Sure, it’s this test in the LSP server: lsp_server/test/formatter.plt at b060235d66719133498d8dc10640d7c30691d343 · jamesnvc/lsp_server · GitHub

Running like wine swipl.exe -g run_tests -t halt formatter.plt

Hmmm.

jan@janw (test; master) 11_> ~/src/swipl-devel/build.win64/src/swipl.exe -g run_tests -t halt formatter.plt
[2/2] formatting:Formatting example file ......... passed (0.038 sec)
% All 2 tests passed in 0.127 seconds (0.080 cpu)
jan@janw (test; master) 12_> ~/src/swipl/build.win64/src/swipl.exe -g run_tests -t halt formatter.plt
[2/2] formatting:Formatting example file ......... passed (0.040 sec)
% All 2 tests passed in 0.129 seconds (0.080 cpu)

I see no problem, both with 9.3.25 and 9.2.9. What am I missing?

P.s. wine-10.4 (Staging) on Fedora 42

Oh, sorry, I’d pushed a reversion of the change that made things fail; can you check out 9aeb63e0466ce623c92069145583615797e06882 before running the test? Sorry about that.

Ok. There were two problems. One is in your code. Your files are UTF-8, but you did not tell that to open/3. On most modern non-Windows systems UTF-8 is default, so that will work fine. On Windows the state is a little more diffuse and under Wine even more. So, you should either use open/4 with the option encoding(utf8) or set the Prolog flag encoding to utf8. This flag acts as default for open/3 calls. The latter is probably the best.

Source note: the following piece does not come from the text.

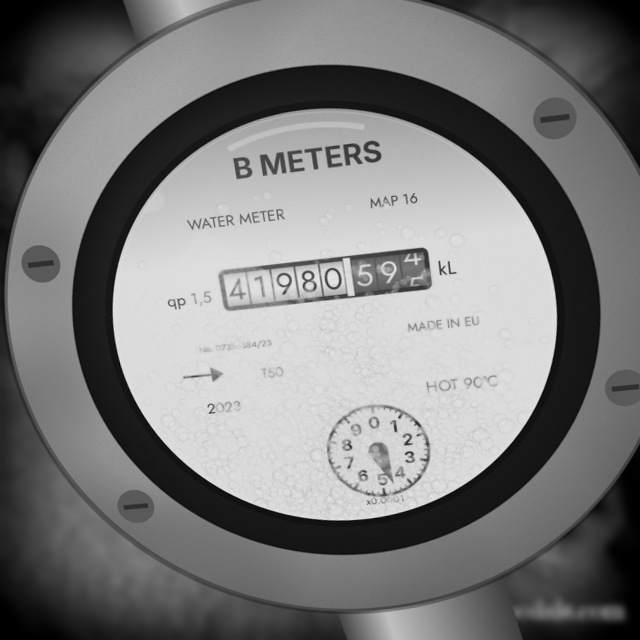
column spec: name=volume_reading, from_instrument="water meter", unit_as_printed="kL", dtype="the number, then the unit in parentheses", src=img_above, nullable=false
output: 41980.5944 (kL)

Second, there was an issue in the Windows versions that could cause two identical strings containing UTF-16 surrogates to compare non-equal. Pushed a fix for that.

Thanks for your patience

1 Like

Oh great, thank-you! I’d tried setting the encoding to utf-8 in some of my experimenting, but was still seeing failures - presumably due to that surrogate comparison issue - so I never committed it. Thanks again Jan, you’re the best!

1 Like